— PAGE EXCERPT —
- - -
I hope you know what problems you can get into by shopping subsidized and tax exempt items with intent of resale:>)


----------



## twostep

We have been back and forth several times. Molasses and corn syrup you can get at larger department stores such as Karstadt. Craisins you can get at a regular supermarket. Unraffinerierter Vollrohrzucker is brown sugar:>)
Your best friend "Reformhaus". Every small town has one. Work your way past the diabetic section and you will find what you need from molasses to powdered buttermilk.


----------



## Madame Wells

twostep said:


> I hope you know what problems you can get into by shopping subsidized and tax exempt items with intent of resale:>)


I hope that's not the case! These men and women are helping to protect us and it is a privilege for them. I was lucky enough to become friends with a lady there who helped me out during the holidays. If you only knew some of the hardships facing these families. While it was great experience to go to the base, it's for them and they deserve it. I think I will stick with my other sources.


----------



## Madame Wells

twostep said:


> We have been back and forth several times. Molasses and corn syrup you can get at larger department stores such as Karstadt. Craisins you can get at a regular supermarket. Unraffinerierter Vollrohrzucker is brown sugar:>)
> Your best friend "Reformhaus". Every small town has one. Work your way past the diabetic section and you will find what you need from molasses to powdered buttermilk.


Thanks! Do you know if these stores are also in Southern Germany? Say in the Munich area. I maybe there during the holiday period and would like to check them out.


----------



## twostep

Madame Wells said:


> I hope that's not the case! These men and women are helping to protect us and it is a privilege for them. I was lucky enough to become friends with a lady there who helped me out during the holidays. If you only knew some of the hardships facing these families. While it was great experience to go to the base, it's for them and they deserve it. I think I will stick with my other sources.
- - -
— LISTED ENTRIES —

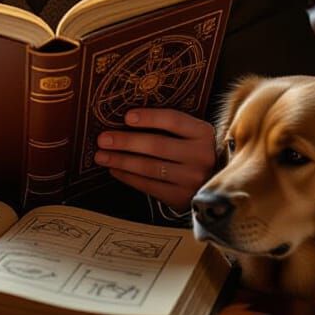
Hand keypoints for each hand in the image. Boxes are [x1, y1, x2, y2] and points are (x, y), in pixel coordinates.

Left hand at [94, 109, 216, 211]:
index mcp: (203, 133)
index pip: (173, 121)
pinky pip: (149, 186)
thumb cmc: (192, 152)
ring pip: (150, 167)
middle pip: (157, 145)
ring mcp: (192, 179)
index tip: (126, 116)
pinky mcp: (181, 198)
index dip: (149, 118)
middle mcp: (200, 156)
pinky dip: (128, 177)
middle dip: (126, 141)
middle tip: (102, 139)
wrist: (213, 184)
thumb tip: (126, 120)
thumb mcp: (190, 134)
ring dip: (121, 160)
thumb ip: (168, 127)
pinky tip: (114, 170)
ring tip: (101, 156)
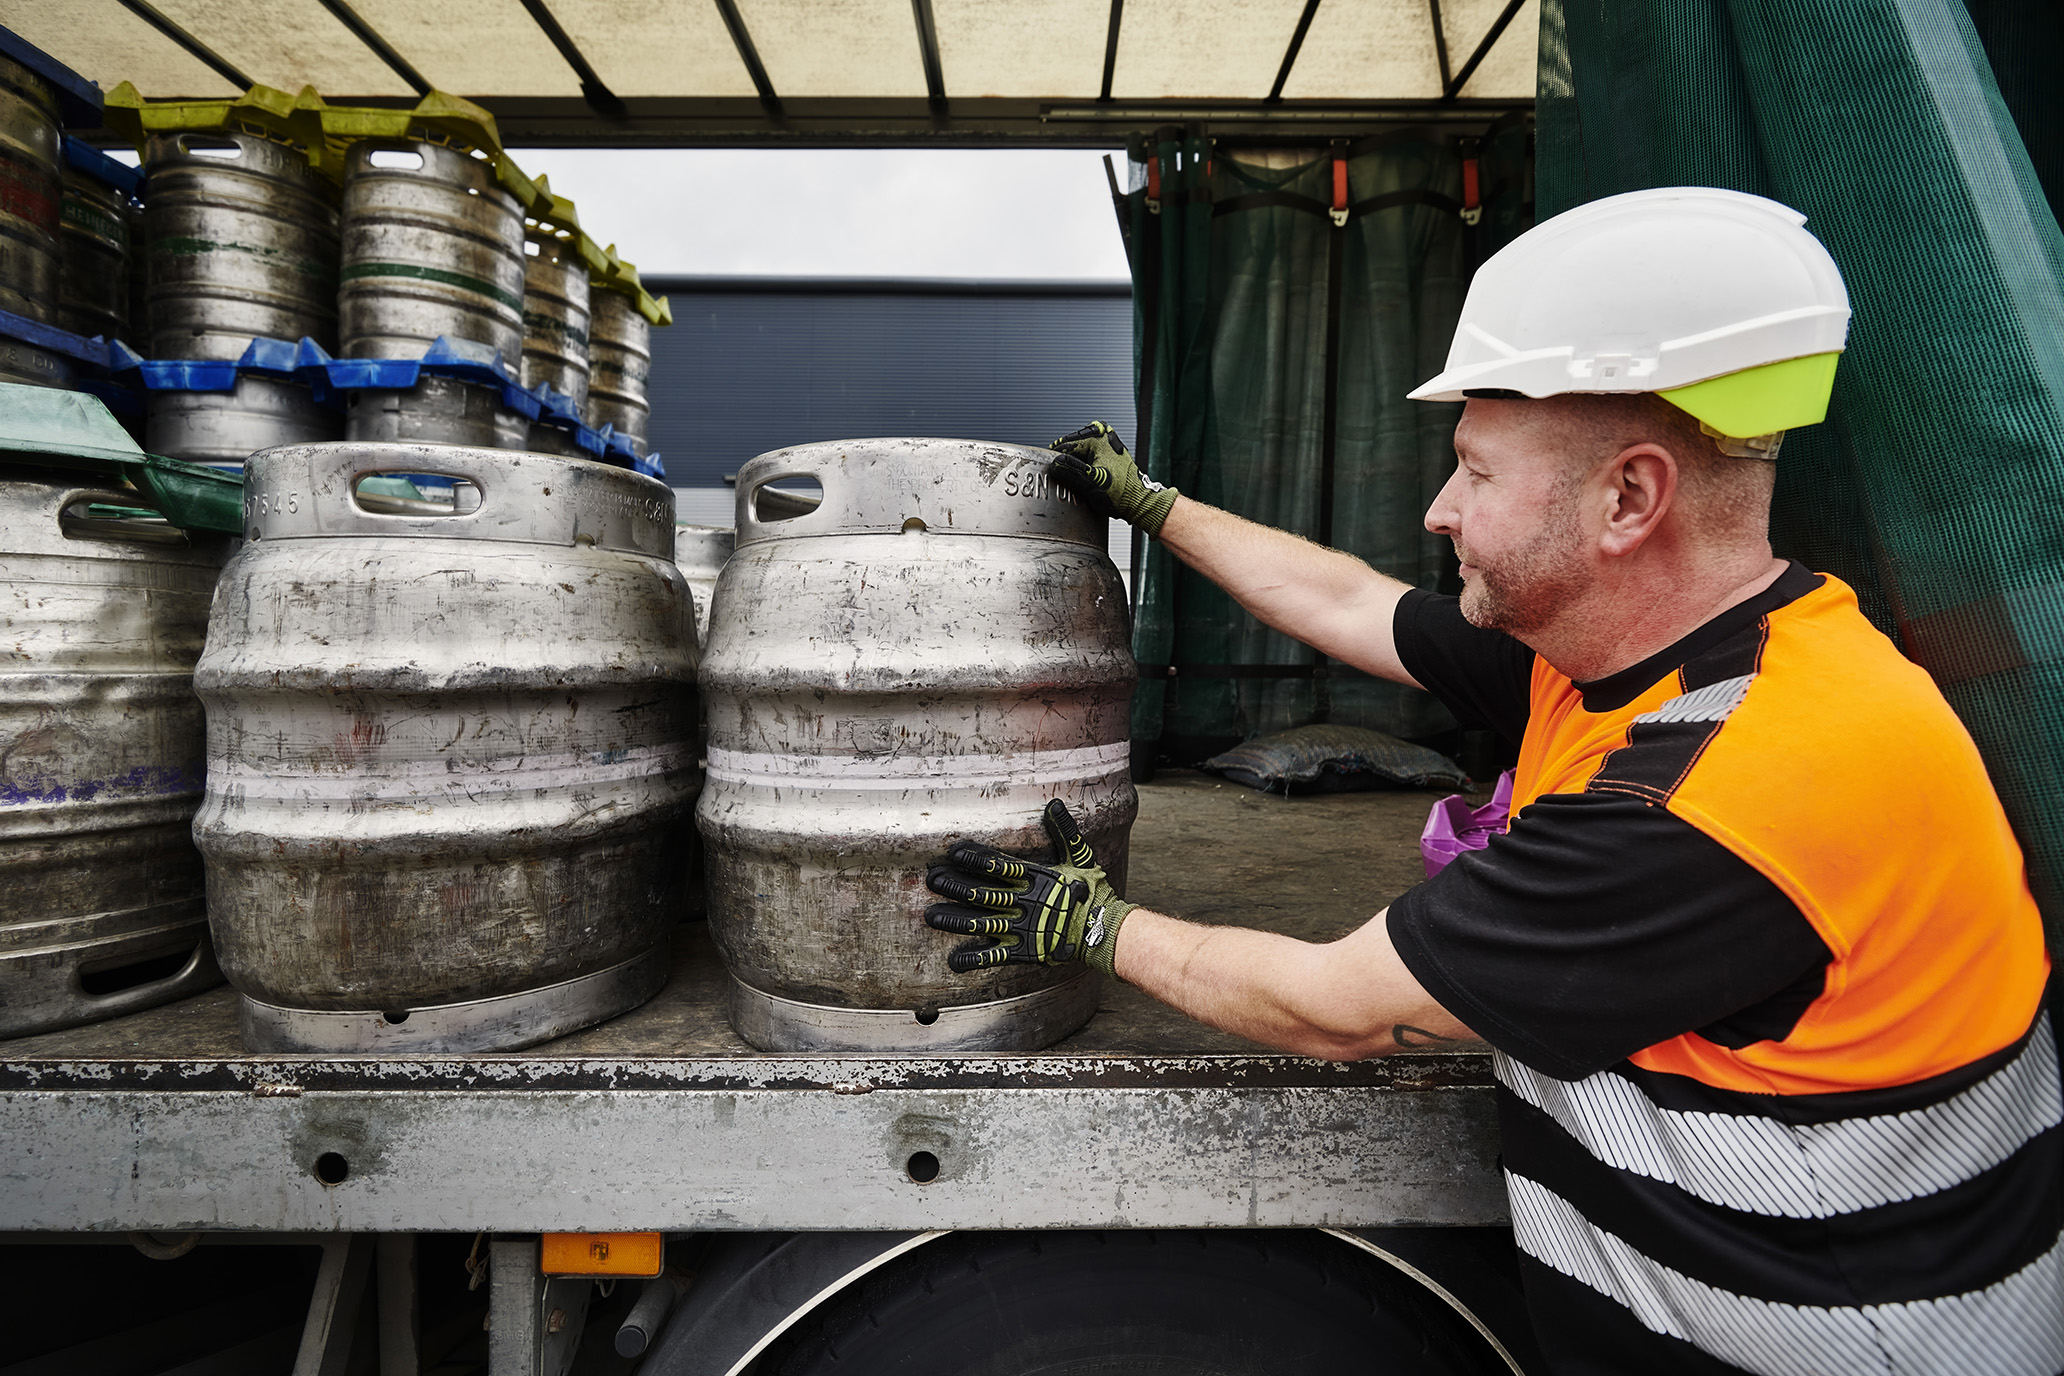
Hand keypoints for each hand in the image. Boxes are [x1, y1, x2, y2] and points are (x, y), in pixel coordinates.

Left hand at [925, 800, 1133, 977]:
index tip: (953, 854)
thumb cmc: (1091, 891)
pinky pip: (995, 956)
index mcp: (1036, 878)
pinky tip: (953, 961)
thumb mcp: (1080, 857)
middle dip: (955, 887)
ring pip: (982, 923)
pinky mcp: (1025, 951)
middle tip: (932, 881)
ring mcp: (1023, 928)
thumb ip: (1064, 832)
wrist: (1106, 930)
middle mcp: (1025, 902)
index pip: (999, 867)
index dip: (975, 860)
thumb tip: (1054, 804)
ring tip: (930, 917)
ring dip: (955, 921)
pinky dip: (974, 958)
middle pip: (983, 894)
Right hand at [1049, 422, 1179, 534]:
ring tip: (1068, 471)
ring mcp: (1110, 446)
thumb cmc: (1122, 494)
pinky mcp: (1112, 455)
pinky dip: (1084, 462)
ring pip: (1083, 449)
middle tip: (1057, 470)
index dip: (1055, 458)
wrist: (1140, 502)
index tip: (1048, 468)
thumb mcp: (1092, 483)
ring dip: (1074, 459)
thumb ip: (1072, 472)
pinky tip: (1082, 472)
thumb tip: (1055, 464)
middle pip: (1074, 445)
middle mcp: (1105, 438)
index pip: (1067, 445)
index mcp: (1098, 440)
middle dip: (1065, 456)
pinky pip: (1091, 454)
- - -
— ACTIONS TO TAKE —
• a. From the forum thread, retype the passage starting at "Thanks! Do you" and ending at "check them out.".
• b. Please answer these questions about the forum thread, one per line:
(i) What does twostep say Unraffinerierter Vollrohrzucker is?
(ii) Which department store is named as a place to get molasses and corn syrup?
(iii) Which area of Southern Germany does Madame Wells mention?
• c. List every food product that the forum thread says can be bought in stores, naming each one once.

— SOLUTIONS FOR EACH TASK —
• a.
Thanks! Do you know if these stores are also in Southern Germany? Say in the Munich area. I maybe there during the holiday period and would like to check them out.

• b.
(i) Brown sugar
(ii) Karstadt
(iii) The Munich area

• c.
Molasses
Corn syrup
Craisins
Unraffinerierter Vollrohrzucker (brown sugar)
Powdered buttermilk